There are about 750,000 births annually in this country, and the parents of the majority surely deserve some consideration. 250,000 of them can neither read or write, yet they are liable to a fine of 20s. if they do not comply with the printed forms of this Act. It would be much better to send doctors to the homes of the children than collect mothers and infants in crowds at vaccination stations.

Mr. Bruce replied that it was proposed to do nothing new—

Compulsory Vaccination on the same terms has been the law of the land since 1853. The present bill lays down no new principle. It merely collects the scattered provisions of the law, and supplies machinery found necessary after much experience.

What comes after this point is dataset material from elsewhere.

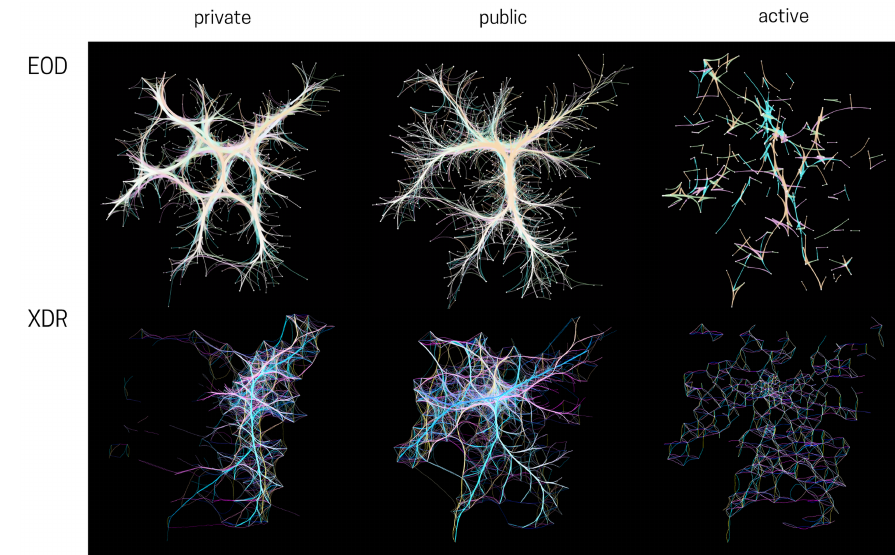
Figure 9. Comparison of survey ( EOD ) and pervasive ( XDR ) data with geographic bundling by mode of transportation.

The observation was, no doubt, ingenuous on the part of the speaker; but, misled himself, he assisted to mislead the House. The bill, Section 31, ran as follows—

If any Registrar, or any Officer appointed by the Guardians to enforce the provisions of this Act, shall give information in writing to a Justice of the Peace, that he has reason to believe that any child under the age of 14 years, being within the Union or Parish for which the informant acts, has not been successfully vaccinated, and that he has given notice to the parent or person having the custody of such child to procure its being vaccinated, and that this notice has been disregarded, the Justice may summon such parent or person to appear with the child before him at a certain time and place, and upon the appearance, if the Justice shall find, after such examination as he shall deem necessary, that the child has not been vaccinated, nor has already had the Smallpox, he may, if he see fit, make an order under his hand and seal directing such child to be vaccinated within a certain time; and if, at the expiration of such time, the child shall not have been so vaccinated, or shall not be shown to be then unfit to be vaccinated, or to be insusceptible of Vaccination, the person upon whom such an order shall have been made shall be proceeded against summarily, and, unless he can show some reasonable ground for his omission to carry the order into effect, shall be liable to a penalty not exceeding 20s.

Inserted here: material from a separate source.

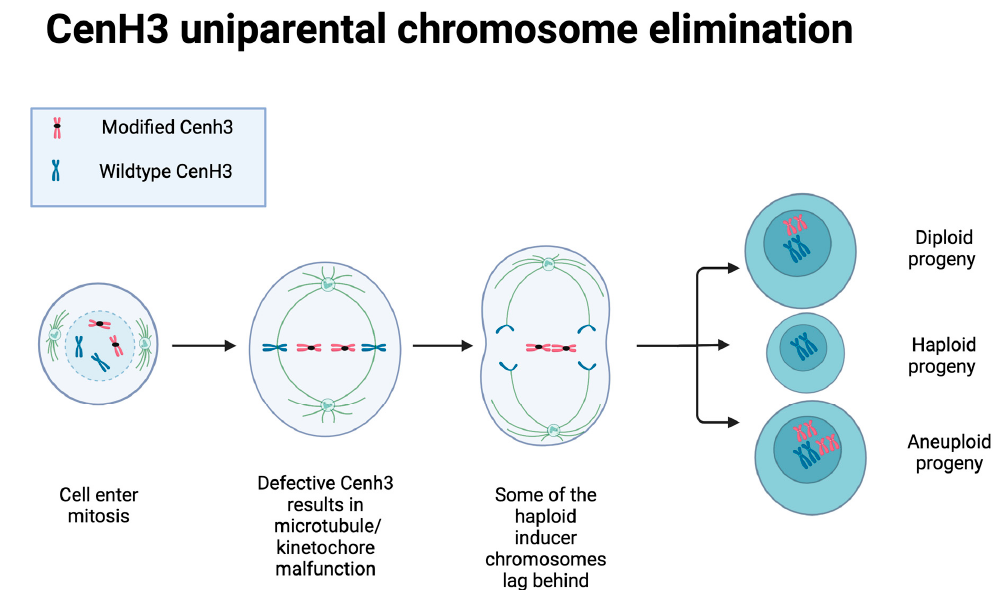
Figure 2. Illustration of centromere function during zygote mitosis. A plant with modified CenH3 gene is crossed with a wild-type plant resulting in uniparental chromosome elimination leading to haploid progeny and/or incomplete elimination of haploid inducer genetic material leading to aneuploid progeny (illustration adapted from Chan, 2010). Created with BioRender.com (accessed on 11 January 2023)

Yet, said Mr. Bruce, it was proposed to do nothing new! Here was a development of compulsion subjecting a parent to prosecution during fourteen years of the life of his child, and it was nothing new! What resulted from this aggravation of the law, devised with craft and enacted with indifference, remains to be seen.

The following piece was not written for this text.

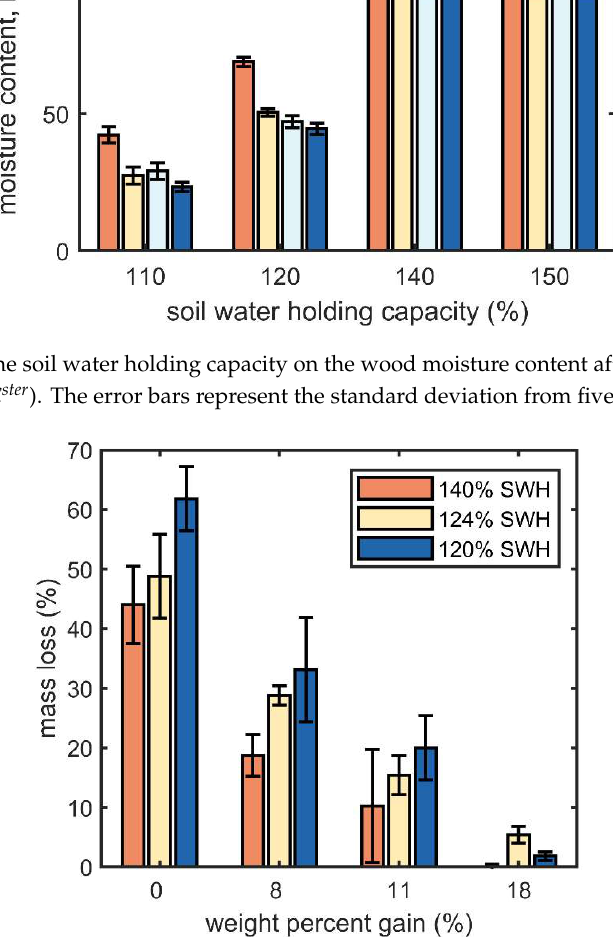
Figure 3. Effect of the soil water holding capacity on the wood moisture content after 8 weeks with no fungus present ( 𝑀𝐶 (cid:3046)(cid:3047)(cid:3032)(cid:3045) ). The error bars represent the standard deviation from five replicates.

The bill was opposed by Sir J. Clarke Jervoise, Mr. Thomas Chambers, and Mr. Barrow. Mr. Chambers prophesied—

I am persuaded that when the bill is passed an agitation will commence which will never cease until the Act is repealed.

The carelessness and indifference of the House were, however, insuperable. It was legislation for “the lower orders,” and concerned “respectable folk” not at all. The bill was read a third time without opposition, slipped through the Lords unopposed, and received the Royal assent, 12th August, 1867, as 30 and 31 Victoriæ, Cap. 84—An Act to consolidate and amend the Laws relating to Vaccination.